Idaho Fish and Game commissioner criticized for photos from African hunting trip

Idaho's Fish and Game commissioner is facing backlash after he shared photographs of him smiling with a “whole family of baboons” he killed during a hunting trip to Africa.

Blake Fischer is facing some calls to resign after he shared photos of his African hunting trip with more than 100 friends and colleagues, The Idaho Statesman reported on Friday.

Fischer and his wife shot at least 14 animals in Namibia, according to the photos he sent in an email obtained by the newspaper through a public records request.

He reportedly shot a giraffe, leopard, impala, sable antelope, waterbuck, kudu, warthog, gemsbok (oryx) and eland.

He also killed a family of baboons, something Fischer bragged about in his email.


He sent a photo of himself smiling with the baboons, saying his wife wanted to watch him hunt since it was her first African trip.

“I think she got the idea quick,” Fischer wrote, according to the report.

Fred Trevey, who was a Fish and Game commissioner from 2007 to 2015, asked Fischer to resign, the newspaper reported.

He wrote in an email that he hoped a resignation would "shield the commission as an institution and hunting as a legitimate tool of wildlife management from the harm that is sure to come.”

“I’m sure what you did was legal, however, legal does not make it right,” Trevey wrote in the email obtained by the Idaho Statesman through a public records request. “Sportsmanlike behavior is the center pin to maintaining hunting as a socially acceptable activity.”

Trevey wrote that it “dismays and disappoints me” that Fischer would include the photos of the baboons in his email.

“I have a difficult time understanding how a person privileged to be an Idaho Fish and Game commissioner can view such an action as sportsmanlike and an example to others,” he wrote.

A section of the Idaho hunter education manual includes a section on respecting nonhunters.

“Refrain from taking graphic photographs of the kill and from vividly describing the kill while within earshot of non-hunters,” the manual says, according to the newspaper.

As many as seven other commissioners have reportedly signed onto an email to Gov. Butch Otter’s (R) office saying they agree with Trevey’s approach.

Steve Adler of Idaho for Wildlife, a pro-hunting group, told the newspaper that Fischer’s photos send the “wrong signal.”

“The biggest thing is the baboon thing. I was really troubled,” Alder said. “That’s my biggest issue.

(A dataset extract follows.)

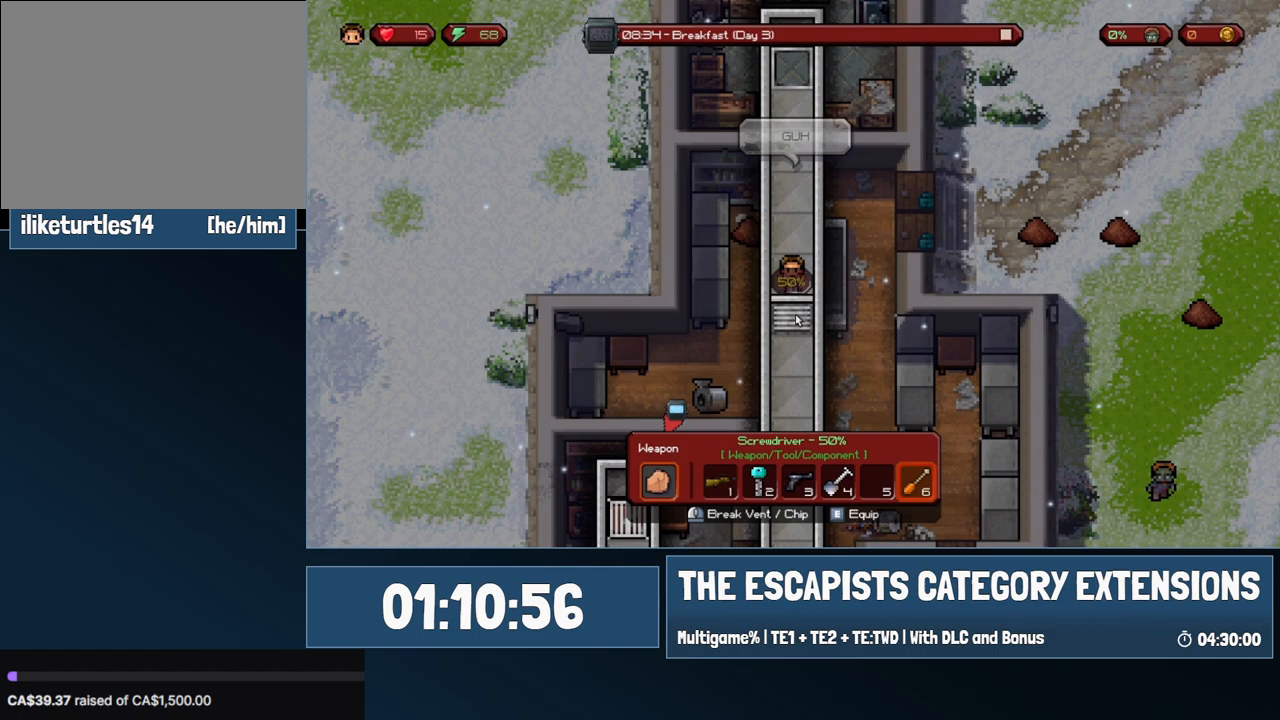
{"keys": [], "mouse": [], "events": [[67, "mouse_left", "up"], [300, "mouse_left", "down"], [400, "mouse_left", "up"]]}
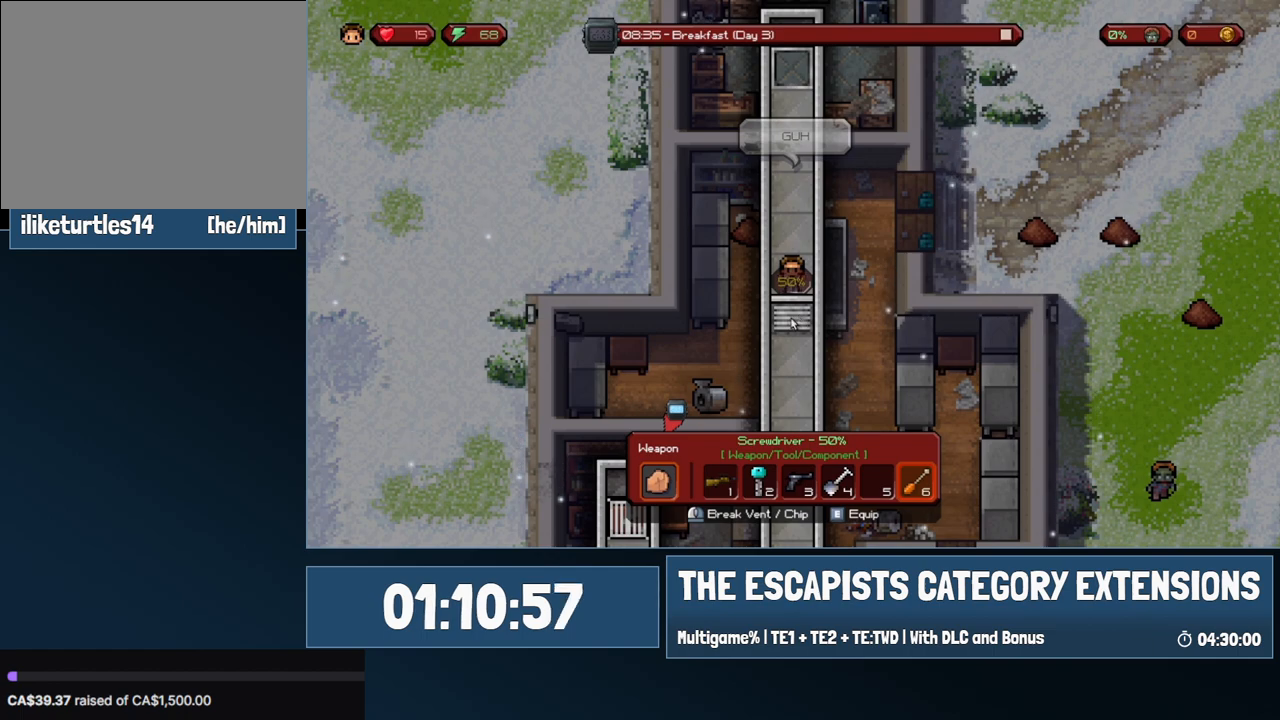
{"keys": [], "mouse": ["left"], "events": [[33, "mouse_left", "down"], [83, "mouse_left", "up"], [233, "mouse_left", "down"], [283, "mouse_left", "up"], [367, "mouse_left", "down"]]}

He killed the whole baboon family and you’ve got little junior laying there in mom’s lap. You just don’t do that.”

“I hate wolves as much as anyone, but I’m not going to take a wolf family and put it on display and show the baby wolf,” he said.

The Hill has reached out to Idaho Fish and Game for comment.

“Fish and Game commissioners are appointed by the governor and are not employees of the department,” spokesman Roger Phillips said in a statement to the Statesman. 

A spokesperson for Otter said that he is aware of Fischer’s email and has heard a complaint from at least one constituent.

“It’s fair to say the governor is concerned about it,” Jon Hanian said told the newspaper. “He is aware of it and did look at the pictures and we’re looking into it.”

Despite the backlash, Fischer told the newspaper that he would not apologize for the hunt. 

“I didn’t do anything illegal. I didn’t do anything unethical. I didn’t do anything immoral,” Fischer said. “I look at the way Idaho’s Fish and Game statute says we’re supposed to manage all animals for Idaho, and any surplus of animals we have we manage through hunting, fishing and trapping. Africa does the same thing.”

Fischer said he was given a list of species he could hunt while in Namibia and paid trophy fees for certain animals.

“Baboons are free,” he told the Statesman. “I get it — they’re a weird animal. It’s a primate, not a deer.”

He said he was raised in a “very ethical hunting family.”

“In every picture, we try to pose the animals in a natural position, wipe the blood off the mouth, place the rifle or bow over the bullet hole. ... These are normal hunting photos,” he told the newspaper. “You shoot an animal, you take a picture of it.”